> **WORK TO COMPLETE**
1: Repeat the part of the letter on drought and cannabis starting at "On Aug. 3, The" and ending at "any new projects.".
2: Using the letter on drought and cannabis, decide whether each statement agrees with it. Answer yes or no and quote the deciding words. (a) The State of California issued emergency orders on Aug. 3. (b) Sonoma County is asking for a higher housing allocation. (c) Two agencies said a water study is needed before new projects go forward.

> **PROVIDED TEXT**
Drought should bring cannabis moratorium
EDITOR: Drought, drought, drought. Sonoma County is experiencing its worst drought in decades. Our reservoirs are at an all-time low, and even with conservation measures, our officials estimate only enough water for another year or so. It’s safe to assume homes relying on ground water (wells) are facing the same dire consequences. Sonoma County is appealing its new housing allocation (requesting a lower number), citing the drought and an unclear picture on where the required water would come from.
On Aug. 3, The State of California issued emergency orders to take only enough water out of the Russian river for “basic human health and safety needs.”
Supervisor Hopkins was quoted as saying “In my opinion, if it’s not something you’re going to eat, maybe you shouldn’t be watering it”. In response to Sonoma County recent draft amendment to the Cannabis Ordinance, both the Department of Fish and Game and the National Marine Fisheries Service stated that a complete and thorough water study is necessary before proceeding with any new projects.
In light the uncertain water future, the Board of Supervisor should place a moratorium on all commercial cannabis cultivation operations until our water supply is assured and safeguarded.

> **RECORDED INFORMATION**
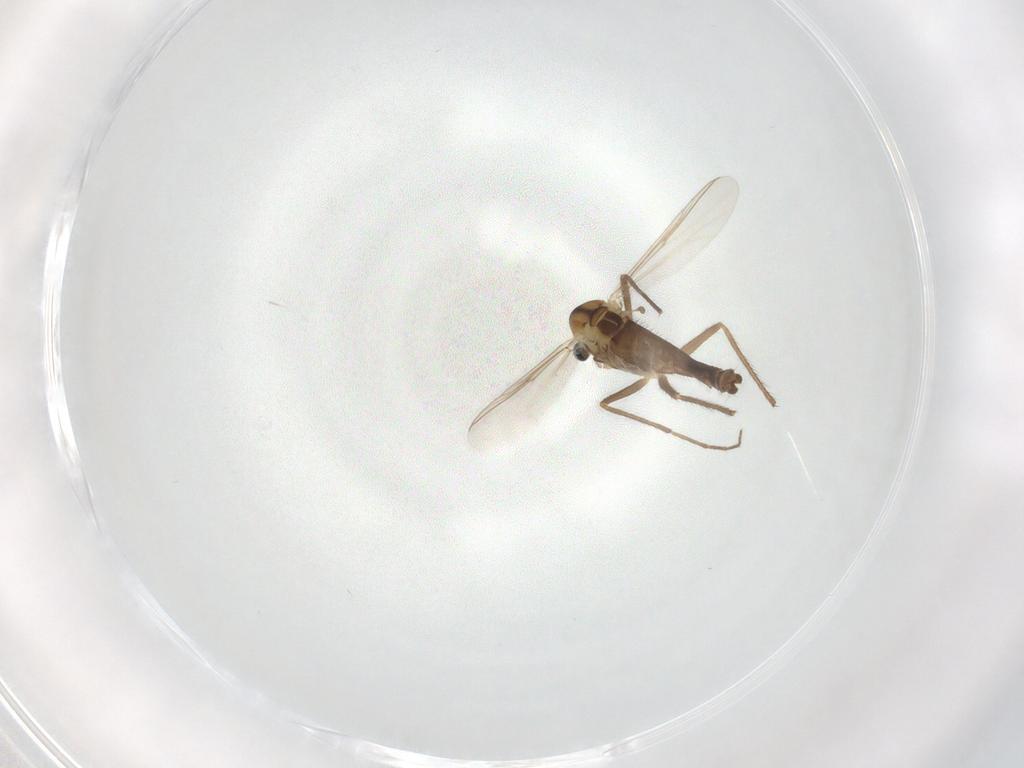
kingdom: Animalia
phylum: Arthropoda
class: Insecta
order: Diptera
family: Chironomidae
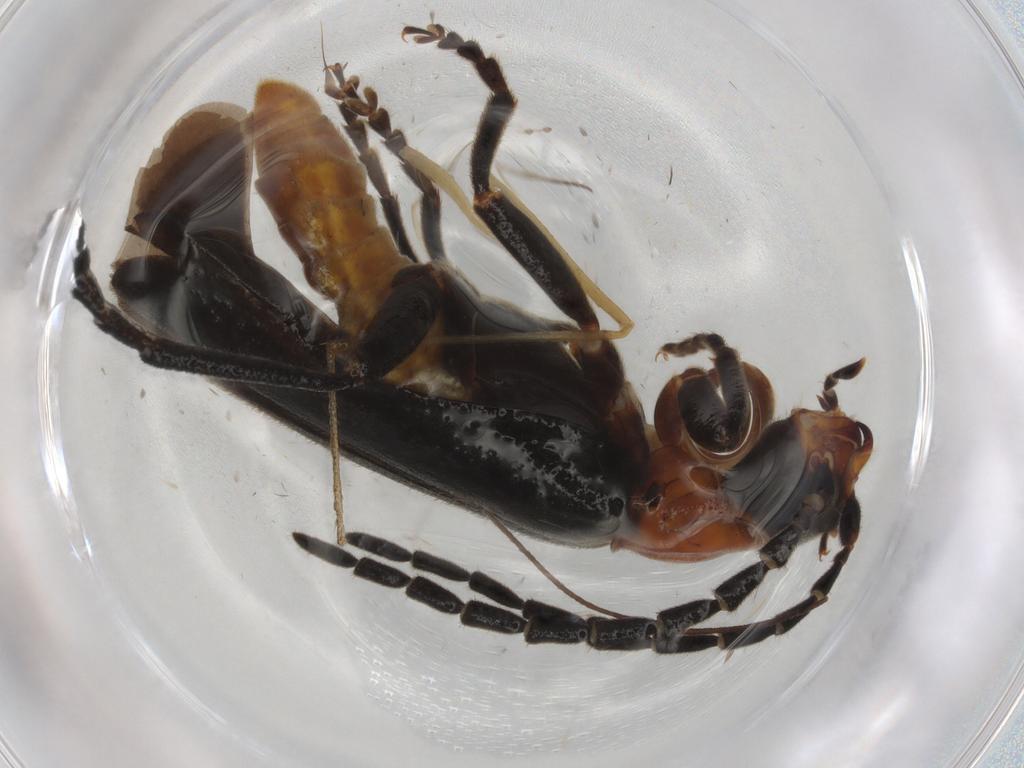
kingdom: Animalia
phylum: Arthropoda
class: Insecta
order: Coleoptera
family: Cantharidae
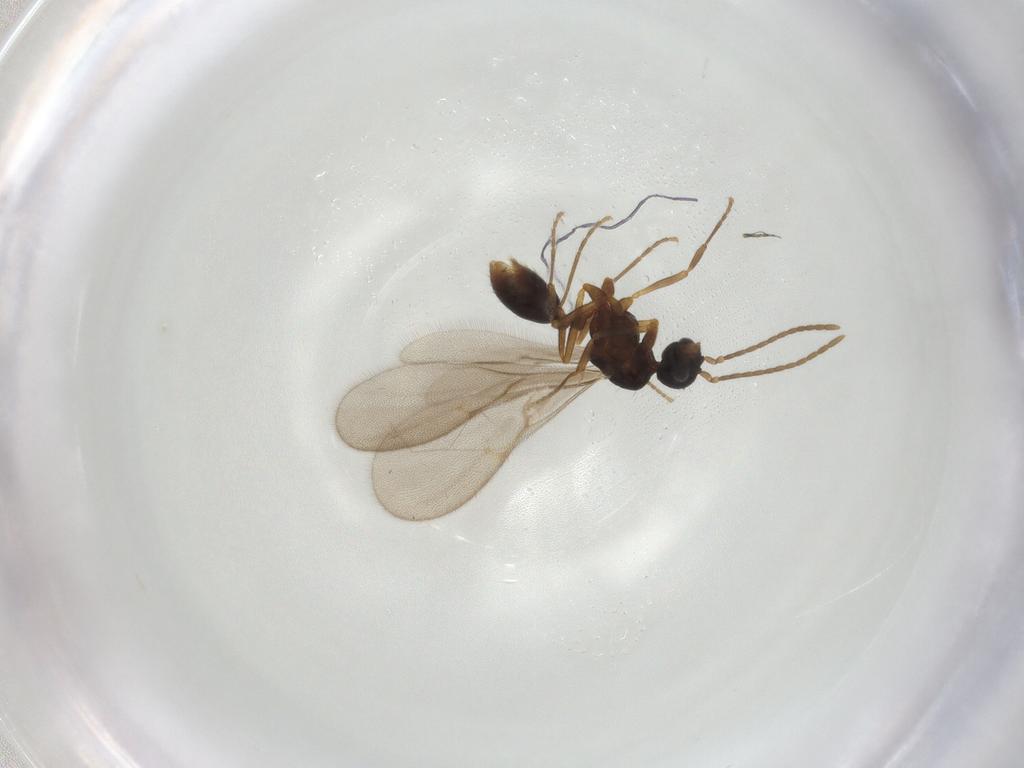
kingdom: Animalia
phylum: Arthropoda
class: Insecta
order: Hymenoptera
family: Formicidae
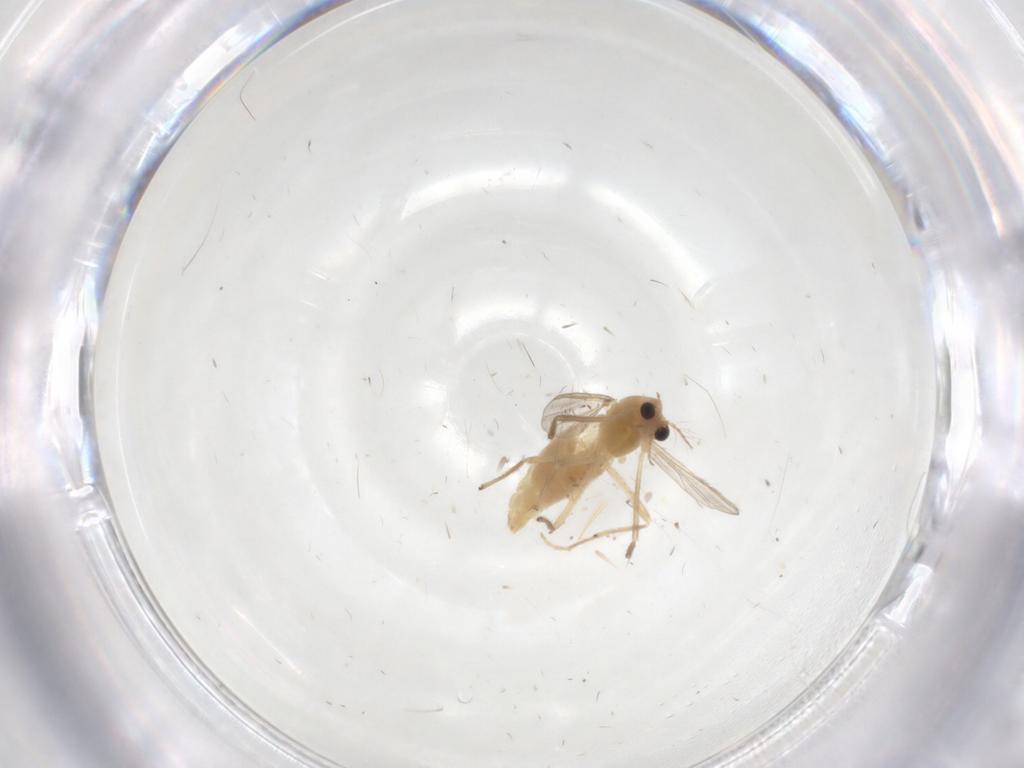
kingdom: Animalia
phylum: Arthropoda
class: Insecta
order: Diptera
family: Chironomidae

> **ANSWERS BY ITEM NUMBER**
1:
On Aug. 3, The State of California issued emergency orders to take only enough water out of the Russian river for “basic human health and safety needs.”
Supervisor Hopkins was quoted as saying “In my opinion, if it’s not something you’re going to eat, maybe you shouldn’t be watering it”. In response to Sonoma County recent draft amendment to the Cannabis Ordinance, both the Department of Fish and Game and the National Marine Fisheries Service stated that a complete and thorough water study is necessary before proceeding with any new projects.

2:
(a) Yes: "On Aug. 3, The State of California issued emergency orders"
(b) No: "requesting a lower number"
(c) Yes: "a complete and thorough water study is necessary before proceeding with any new projects"